Eine wachsende Bewegung
Die Sehnsucht nach diesem Umgang ist messbar. In der Umfrage zu dieser Arbeit taucht auffällig häufig das Bedürfnis nach Rückzug auf, vom „Gras berühren gehen" bis zur Vermutung, es werde künftig eine Bewegung geben, die sich aus dem Netz zurückzieht, weil „die neue Währung deine Lebenszeit" sei. Mehr als die Hälfte der Befragten hat bereits bewusst eine Social-Media-Pause eingelegt.
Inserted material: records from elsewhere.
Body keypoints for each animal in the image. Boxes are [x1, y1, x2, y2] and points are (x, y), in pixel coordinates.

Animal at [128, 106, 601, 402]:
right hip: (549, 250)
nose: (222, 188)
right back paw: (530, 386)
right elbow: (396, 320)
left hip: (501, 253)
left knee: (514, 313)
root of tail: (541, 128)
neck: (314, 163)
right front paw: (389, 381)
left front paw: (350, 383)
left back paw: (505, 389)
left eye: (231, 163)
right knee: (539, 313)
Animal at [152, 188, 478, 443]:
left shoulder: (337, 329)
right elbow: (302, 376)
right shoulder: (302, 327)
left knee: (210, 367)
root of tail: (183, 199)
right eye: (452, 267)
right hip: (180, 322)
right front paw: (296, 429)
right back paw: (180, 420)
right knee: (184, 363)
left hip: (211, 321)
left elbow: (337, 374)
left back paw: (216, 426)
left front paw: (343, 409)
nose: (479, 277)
Die Zelte bekommen Zulauf.
Die Rückkehr der Foren
Auch alte Nachbarschaften beleben sich neu: Klassische Internetforen erleben durch ihre Community-getragenen Moderationsmodelle eine kleine Renaissance, weil viele Nutzer:innen den süchtig machenden Algorithmus zunehmend ablehnen. Menschen suchen wieder Orte, an denen nicht eine Maschine entscheidet, was gesehen wird, sondern eine Gemeinschaft.
Analog als Statement
Zum Ausstieg gehört auch die neue Liebe zum Greifbaren: Vinyl wächst seit 19 Jahren in Folge, mechanische und analoge Produkte erleben ein Comeback. Sie halten, was sie versprechen, ohne Abo und ohne Update. Wer ein physisches Ding besitzt, besitzt es wirklich, ein stiller Protest gegen die digitale Enteignung der Wolkenkratzer.
Die Radikalsten der Stadt
Es klingt paradox, aber die Bewohner der Zelte sind vielleicht die radikalsten von allen. Sie verweigern sich dem Spiel um Klicks, Likes und Reichweite, das die gesamte Stadt antreibt. In einer Ökonomie, deren Währung Aufmerksamkeit ist, ist der bewusste Entzug von Aufmerksamkeit die stärkste Form des Widerstands.
Das Web zurückholen
Die Aussteiger zeigen: Das Web ist nicht verloren, aber es braucht Menschen, die es sich zurückholen. Jeder kann damit anfangen, im Kleinen. Echte Momente teilen statt inszenierte. Einem Menschen antworten statt einem Trend. Und ab und zu das Handy weglegen und die Stadt Stadt sein lassen. Netropolis gehört am Ende denen, die in ihr leben, nicht denen, die an ihr verdienen.